PROBLEM DESCRIPTION –
Please copy out everything from the start of the data down to the line containing "oder Gemeinde", including that line, keeping each line as it appears.

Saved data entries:
------------------------------------------------
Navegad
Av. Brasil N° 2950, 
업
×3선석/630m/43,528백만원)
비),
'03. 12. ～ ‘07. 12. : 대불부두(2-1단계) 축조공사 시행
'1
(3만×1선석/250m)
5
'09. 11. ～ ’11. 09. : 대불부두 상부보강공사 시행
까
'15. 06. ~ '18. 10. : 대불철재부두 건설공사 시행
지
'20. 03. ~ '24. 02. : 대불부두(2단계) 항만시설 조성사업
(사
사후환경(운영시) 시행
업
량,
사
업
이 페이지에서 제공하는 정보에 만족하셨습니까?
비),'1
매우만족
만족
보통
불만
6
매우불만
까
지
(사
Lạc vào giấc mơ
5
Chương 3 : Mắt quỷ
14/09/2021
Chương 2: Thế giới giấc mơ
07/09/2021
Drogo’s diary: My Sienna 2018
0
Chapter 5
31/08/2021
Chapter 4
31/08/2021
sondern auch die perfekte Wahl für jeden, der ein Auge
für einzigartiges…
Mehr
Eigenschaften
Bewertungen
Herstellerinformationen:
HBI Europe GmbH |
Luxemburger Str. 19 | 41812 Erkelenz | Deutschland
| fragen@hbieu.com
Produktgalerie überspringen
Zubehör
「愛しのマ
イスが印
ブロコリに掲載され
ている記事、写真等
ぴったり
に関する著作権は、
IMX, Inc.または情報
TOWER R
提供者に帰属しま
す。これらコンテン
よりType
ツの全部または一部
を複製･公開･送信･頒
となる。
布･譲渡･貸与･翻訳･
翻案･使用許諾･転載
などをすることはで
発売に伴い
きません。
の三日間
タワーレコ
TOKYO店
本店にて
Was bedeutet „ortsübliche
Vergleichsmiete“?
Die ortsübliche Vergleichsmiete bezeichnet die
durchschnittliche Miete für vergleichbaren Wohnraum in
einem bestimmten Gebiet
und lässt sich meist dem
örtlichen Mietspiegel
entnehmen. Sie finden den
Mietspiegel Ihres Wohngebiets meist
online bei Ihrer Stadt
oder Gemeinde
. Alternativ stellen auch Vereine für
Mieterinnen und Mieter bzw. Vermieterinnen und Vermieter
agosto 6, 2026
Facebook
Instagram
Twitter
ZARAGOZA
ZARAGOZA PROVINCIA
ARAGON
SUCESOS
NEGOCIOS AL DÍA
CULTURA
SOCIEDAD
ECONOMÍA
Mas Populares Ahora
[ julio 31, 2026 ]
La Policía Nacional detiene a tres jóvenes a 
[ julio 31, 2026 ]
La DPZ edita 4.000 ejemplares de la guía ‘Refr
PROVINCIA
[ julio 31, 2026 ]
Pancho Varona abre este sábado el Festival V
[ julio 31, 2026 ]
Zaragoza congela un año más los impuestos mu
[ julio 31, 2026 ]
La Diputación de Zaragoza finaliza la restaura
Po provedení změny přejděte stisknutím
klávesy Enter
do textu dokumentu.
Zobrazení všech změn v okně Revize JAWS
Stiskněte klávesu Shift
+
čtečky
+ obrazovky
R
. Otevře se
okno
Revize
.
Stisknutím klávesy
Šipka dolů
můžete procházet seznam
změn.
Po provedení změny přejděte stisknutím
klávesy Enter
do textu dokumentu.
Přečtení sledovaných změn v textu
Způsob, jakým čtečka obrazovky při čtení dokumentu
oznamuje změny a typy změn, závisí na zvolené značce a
------------------------------------------------
RESULT FOR THIS EXERCISE –
Navegad
Av. Brasil N° 2950, 
업
×3선석/630m/43,528백만원)
비),
'03. 12. ～ ‘07. 12. : 대불부두(2-1단계) 축조공사 시행
'1
(3만×1선석/250m)
5
'09. 11. ～ ’11. 09. : 대불부두 상부보강공사 시행
까
'15. 06. ~ '18. 10. : 대불철재부두 건설공사 시행
지
'20. 03. ~ '24. 02. : 대불부두(2단계) 항만시설 조성사업
(사
사후환경(운영시) 시행
업
량,
사
업
이 페이지에서 제공하는 정보에 만족하셨습니까?
비),'1
매우만족
만족
보통
불만
6
매우불만
까
지
(사
Lạc vào giấc mơ
5
Chương 3 : Mắt quỷ
14/09/2021
Chương 2: Thế giới giấc mơ
07/09/2021
Drogo’s diary: My Sienna 2018
0
Chapter 5
31/08/2021
Chapter 4
31/08/2021
sondern auch die perfekte Wahl für jeden, der ein Auge
für einzigartiges…
Mehr
Eigenschaften
Bewertungen
Herstellerinformationen:
HBI Europe GmbH |
Luxemburger Str. 19 | 41812 Erkelenz | Deutschland
| fragen@hbieu.com
Produktgalerie überspringen
Zubehör
「愛しのマ
イスが印
ブロコリに掲載され
ている記事、写真等
ぴったり
に関する著作権は、
IMX, Inc.または情報
TOWER R
提供者に帰属しま
す。これらコンテン
よりType
ツの全部または一部
を複製･公開･送信･頒
となる。
布･譲渡･貸与･翻訳･
翻案･使用許諾･転載
などをすることはで
発売に伴い
きません。
の三日間
タワーレコ
TOKYO店
本店にて
Was bedeutet „ortsübliche
Vergleichsmiete“?
Die ortsübliche Vergleichsmiete bezeichnet die
durchschnittliche Miete für vergleichbaren Wohnraum in
einem bestimmten Gebiet
und lässt sich meist dem
örtlichen Mietspiegel
entnehmen. Sie finden den
Mietspiegel Ihres Wohngebiets meist
online bei Ihrer Stadt
oder Gemeinde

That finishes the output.